If a line in the listing below contains "coffee", return that line.

**Data section:**
*****
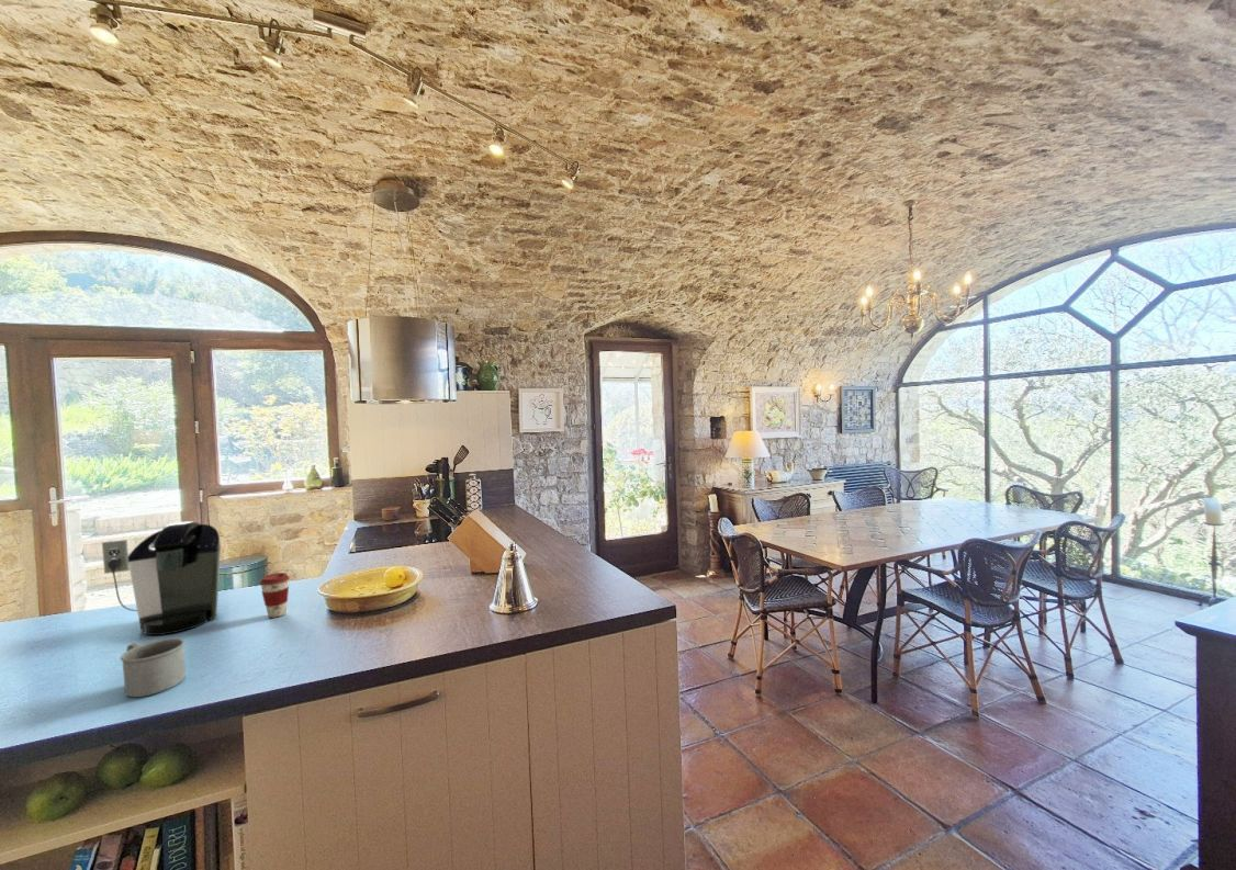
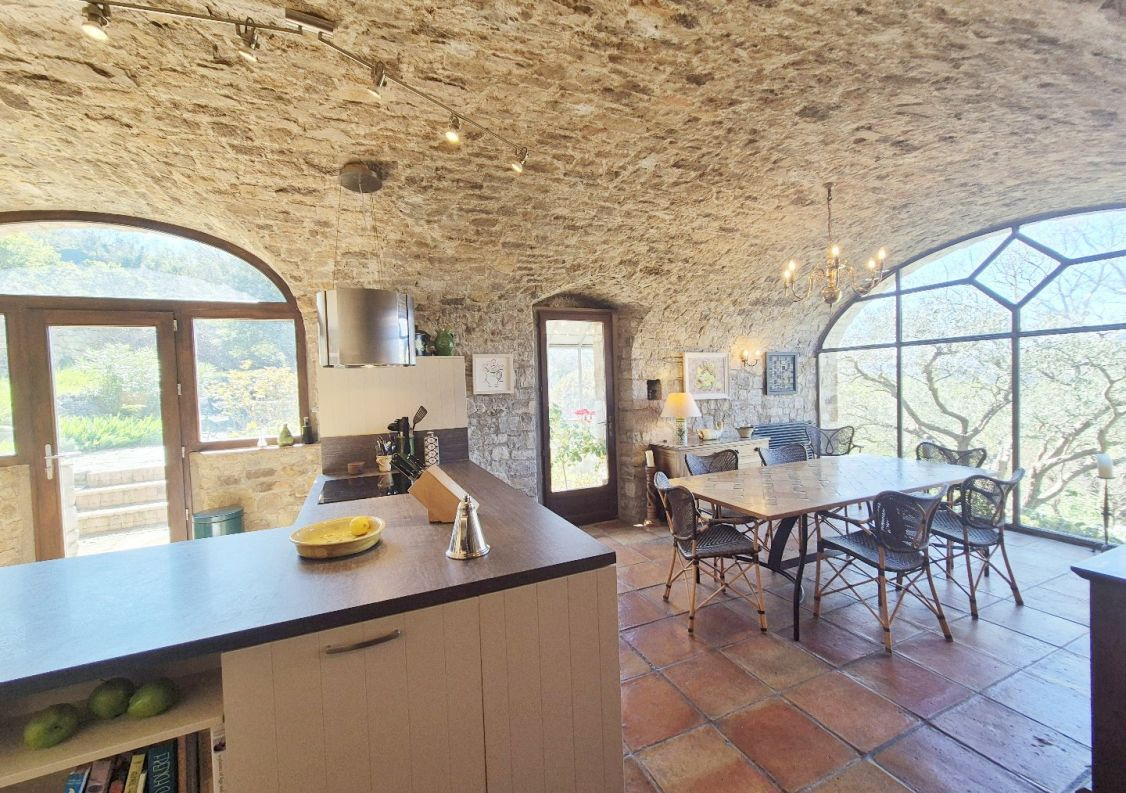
- coffee maker [101,520,222,636]
- mug [120,637,187,698]
- coffee cup [258,572,291,619]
*****
**Response to this task:**
- coffee maker [101,520,222,636]
- coffee cup [258,572,291,619]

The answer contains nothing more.